6.4. Collection examples

The previous sections are pretty confusing. So lets look at an example. This class:
package eg;
import java.util.Set;

public class Parent {
    private long id;
    private Set children;

    public long getId() { return id; }
    private void setId(long id) { this.id=id; }

    private Set getChildren() { return children; }
    private void setChildren(Set children) { this.children=children; }

    ....
    ....
}
has a collection of Child instances.
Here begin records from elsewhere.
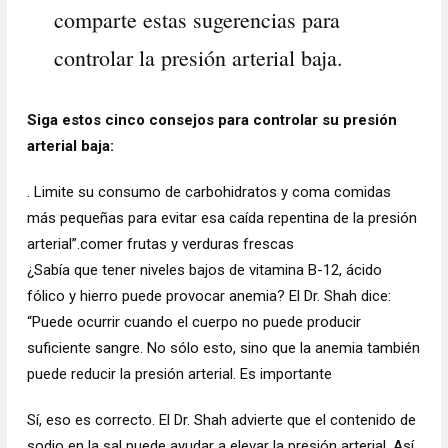
comparte estas sugerencias para
controlar la presión arterial baja.
Siga estos cinco consejos para controlar su presión
arterial baja:
. Limite su consumo de carbohidratos y coma comidas
más pequeñas para evitar esa caída repentina de la presión
arterial”.comer frutas y verduras frescas
¿Sabía que tener niveles bajos de vitamina B-12, ácido
fólico y hierro puede provocar anemia? El Dr. Shah dice:
“Puede ocurrir cuando el cuerpo no puede producir
suficiente sangre. No sólo esto, sino que la anemia también
puede reducir la presión arterial. Es importante
Sí, eso es correcto. El Dr. Shah advierte que el contenido de
sodio en la sal puede ayudar a elevar la presión arterial. Así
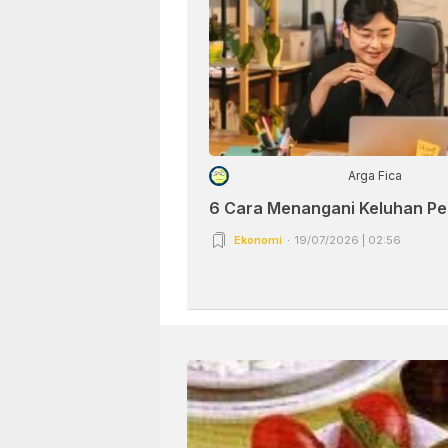
Arga Fica
6 Cara Menangani Keluhan P
Ekonomi
19/07/2026 | 02:56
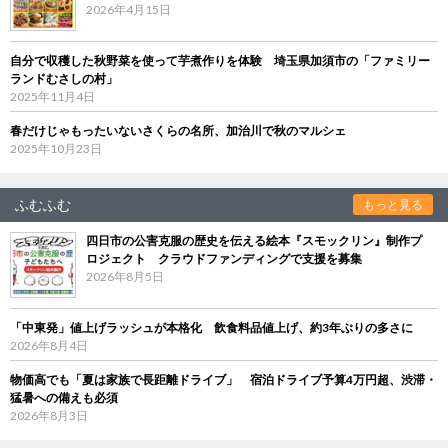
2026年4月15日
自分で収穫した秋野菜を使って芋煮作りを体験 埼玉県加須市の「ファミリー
ランドむさしの村」
2025年11月4日
春だけじゃもったいないさくらの名所、加治川で秋のマルシェ
2025年10月23日
ふむふむ
もっと見る
四日市の公害克服の歴史を伝える絵本『スモックリン』制作プ
ロジェクト クラウドファンディングで支援を募集
2026年8月5日
「中東発」値上げラッシュが本格化 飲食料品値上げ、約3年ぶりの多さに
2026年8月4日
物価高でも「夏は家族で長距離ドライブ」 宿泊ドライブ予算4万円超、渋滞・
猛暑への備えも必須
2026年8月3日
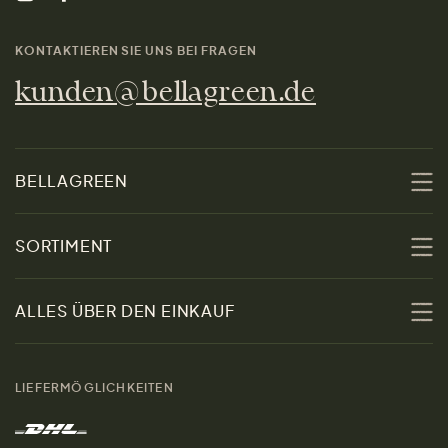
KONTAKTIEREN SIE UNS BEI FRAGEN
kunden@bellagreen.de
BELLAGREEN
Über uns
SORTIMENT
Nachhaltigkeit
Sale
ALLES ÜBER DEN EINKAUF
Materialien
Damen
Größenratgeber
Kontakt
LIEFERMÖGLICHKEITEN
Herren
Rücksendung der Ware
Marken
Wohnen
If each child has at most one parent, the most natural mapping is a one-to-many association:
<hibernate-mapping>

    <class name="Parent">
        <id name="id">
            <generator class="sequence"/>
        </id>
        <set name="children">
            <key column="parent_id"/>
            <one-to-many class="Child"/>
        </set>
    </class>

    <class name="Child">
        <id name="id">
            <generator class="sequence"/>
        </id>
        <property name="name"/>
    </class>

</hibernate-mapping>
This maps to the following table definitions:
create table parent ( id bigint not null primary key )
create table child ( id bigint not null primary key, name varchar(255), parent_id bigint )
alter table child add constraint childfk0 (parent_id) references parent
If the parent is required, use a bidirectional one-to-many association:
<hibernate-mapping>

    <class name="Parent">
        <id name="id">
            <generator class="sequence"/>
        </id>
        <set name="children" inverse="true">
            <key column="parent_id"/>
            <one-to-many class="Child"/>
        </set>
    </class>

    <class name="Child">
        <id name="id">
            <generator class="sequence"/>
        </id>
        <property name="name"/>
        <many-to-one name="parent" class="Parent" column="parent_id" not-null="true"/>
    </class>

</hibernate-mapping>
Notice the NOT NULL constraint:
create table parent ( id bigint not null primary key )
create table child ( id bigint not null
                     primary key,
                     name varchar(255),
                     parent_id bigint not null )
alter table child add constraint childfk0 (parent_id) references parent
Alternatively, if you absolutely insist that this association should be unidirectional, you can declare the NOT NULL constraint on the <key> mapping:
<hibernate-mapping>

    <class name="Parent">
        <id name="id">
            <generator class="sequence"/>
        </id>
        <set name="children">
            <key column="parent_id" not-null="true"/>
            <one-to-many class="Child"/>
        </set>
    </class>

    <class name="Child">
        <id name="id">
            <generator class="sequence"/>
        </id>
        <property name="name"/>
    </class>

</hibernate-mapping>
On the other hand, if a child might have multiple parents, a many-to-many association is appropriate:
<hibernate-mapping>

    <class name="Parent">
        <id name="id">
            <generator class="sequence"/>
        </id>
        <set name="children" table="childset">
            <key column="parent_id"/>
            <many-to-many class="Child" column="child_id"/>
        </set>
    </class>

    <class name="Child">
        <id name="id">
            <generator class="sequence"/>
        </id>
        <property name="name"/>
    </class>

</hibernate-mapping>
Table definitions:
create table parent ( id bigint not null primary key )
create table child ( id bigint not null primary key, name varchar(255) )
create table childset ( parent_id bigint not null,
                        child_id bigint not null,
                        primary key ( parent_id, child_id ) )
alter table childset add constraint childsetfk0 (parent_id) references parent
alter table childset add constraint childsetfk1 (child_id) references child
For more examples and a complete walk-through a parent/child relationship mapping, see Chapter 21, Example: Parent/Child.
Even more exotic association mappings are possible, we will catalog all possibilities in the next chapter.